Endometriosis occurs when tissue similar to the uterus grows elsewhere in the body, where it then responds to hormones, including estrogen, as it would on the inside of the uterus, thickening and bleeding with the menstrual cycle.
This can be associated with a significant amount of pain and not only during menstruation.
Compared to a placebo, both doses of linzagolix resulted in a significant reduction in severe and frequent menstrual cramps, menstrual-related constipation (known as dyschezia), and overall pelvic pain after three months.
At six months, improvements continued. Even better, side effects were limited.
In 2019, during phase 2b clinical trials, hot flushes were the most common adverse outcome of taking linzagolix, impacting about 20 percent of people on the low dose and nearly half of those on the high dose.
Even better, during these trials, low-dose linzagolix showed "no clinically significant impact on bone mineral density", while the high-dose only showed minimal loss.
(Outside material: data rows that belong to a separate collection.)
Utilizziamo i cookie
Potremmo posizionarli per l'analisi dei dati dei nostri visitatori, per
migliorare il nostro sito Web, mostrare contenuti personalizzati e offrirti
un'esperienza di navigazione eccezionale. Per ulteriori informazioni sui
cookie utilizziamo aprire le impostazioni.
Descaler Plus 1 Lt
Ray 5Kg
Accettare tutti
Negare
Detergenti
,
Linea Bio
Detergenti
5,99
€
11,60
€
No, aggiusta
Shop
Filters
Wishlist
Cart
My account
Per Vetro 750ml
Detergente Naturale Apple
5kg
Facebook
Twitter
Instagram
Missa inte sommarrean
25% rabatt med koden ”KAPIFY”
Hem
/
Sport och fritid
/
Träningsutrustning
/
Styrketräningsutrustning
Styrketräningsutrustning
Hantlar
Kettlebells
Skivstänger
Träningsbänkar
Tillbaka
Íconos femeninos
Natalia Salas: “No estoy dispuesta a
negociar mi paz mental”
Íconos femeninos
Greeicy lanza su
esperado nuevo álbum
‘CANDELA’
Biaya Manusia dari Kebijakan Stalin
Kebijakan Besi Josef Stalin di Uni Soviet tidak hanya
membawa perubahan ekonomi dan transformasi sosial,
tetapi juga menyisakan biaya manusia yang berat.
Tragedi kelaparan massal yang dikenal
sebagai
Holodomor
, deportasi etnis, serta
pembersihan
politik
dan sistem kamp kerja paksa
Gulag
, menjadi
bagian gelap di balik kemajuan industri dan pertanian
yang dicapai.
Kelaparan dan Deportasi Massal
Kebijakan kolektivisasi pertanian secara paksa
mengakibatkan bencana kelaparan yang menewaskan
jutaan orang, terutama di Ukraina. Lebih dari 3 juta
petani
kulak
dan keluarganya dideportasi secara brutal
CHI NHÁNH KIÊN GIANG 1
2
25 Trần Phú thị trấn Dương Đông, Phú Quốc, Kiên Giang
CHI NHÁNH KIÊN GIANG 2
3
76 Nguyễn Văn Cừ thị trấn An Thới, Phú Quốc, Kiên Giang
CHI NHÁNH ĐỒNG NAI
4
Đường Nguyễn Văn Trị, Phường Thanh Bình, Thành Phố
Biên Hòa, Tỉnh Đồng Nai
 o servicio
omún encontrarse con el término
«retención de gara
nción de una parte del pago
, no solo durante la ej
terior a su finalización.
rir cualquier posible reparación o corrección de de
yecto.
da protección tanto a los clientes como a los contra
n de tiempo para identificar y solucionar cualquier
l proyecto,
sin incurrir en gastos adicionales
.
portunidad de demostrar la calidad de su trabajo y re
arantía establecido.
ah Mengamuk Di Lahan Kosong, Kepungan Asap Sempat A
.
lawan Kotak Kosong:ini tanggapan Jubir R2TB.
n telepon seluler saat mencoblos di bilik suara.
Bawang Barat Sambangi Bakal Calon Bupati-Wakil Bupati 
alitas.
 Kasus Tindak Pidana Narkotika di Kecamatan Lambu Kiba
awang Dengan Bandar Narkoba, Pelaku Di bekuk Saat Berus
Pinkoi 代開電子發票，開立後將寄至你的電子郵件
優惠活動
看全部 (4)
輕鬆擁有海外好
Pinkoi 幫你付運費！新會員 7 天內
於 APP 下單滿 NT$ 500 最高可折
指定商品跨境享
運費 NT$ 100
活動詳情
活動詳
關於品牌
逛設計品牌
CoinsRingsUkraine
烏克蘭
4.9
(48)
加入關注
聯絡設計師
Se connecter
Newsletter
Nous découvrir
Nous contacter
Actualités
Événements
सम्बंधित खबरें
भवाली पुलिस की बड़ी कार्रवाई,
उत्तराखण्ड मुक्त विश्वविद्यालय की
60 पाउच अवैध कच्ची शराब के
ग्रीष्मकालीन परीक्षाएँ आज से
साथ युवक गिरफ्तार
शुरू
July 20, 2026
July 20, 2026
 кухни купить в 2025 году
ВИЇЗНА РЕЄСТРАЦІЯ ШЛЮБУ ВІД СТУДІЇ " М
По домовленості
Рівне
"While there have been recent advances in non-surgical endometriosis treatment, there is still a critical need for therapeutic options for women who suffer from this chronic condition," says Hugh Taylor, an endometriosis researcher at Yale University who is leading the clinical trials.
"Once daily linzagolix 200 mg with add-back therapy demonstrated excellent efficacy along with minimal changes in bone mineral density, suggesting this dose may be used for long-term treatment."
While both doses of the drug are reported as being significantly and clinically effective, researchers at ObsEva say the low dose is being tested as an option for patients who cannot or do not wish to take hormones with add-back therapy.
The company also intends to explore a higher dose option of linzagolix that does not include add-back hormonal therapy for the same reasons.
The drug may not appeal to everyone with endometriosis, but it is promising that drug researchers and pharmaceutical companies have finally begun to take gynecological pain seriously. The more treatment choices we can give people with incurable conditions, the better chance they have of finding what works for them.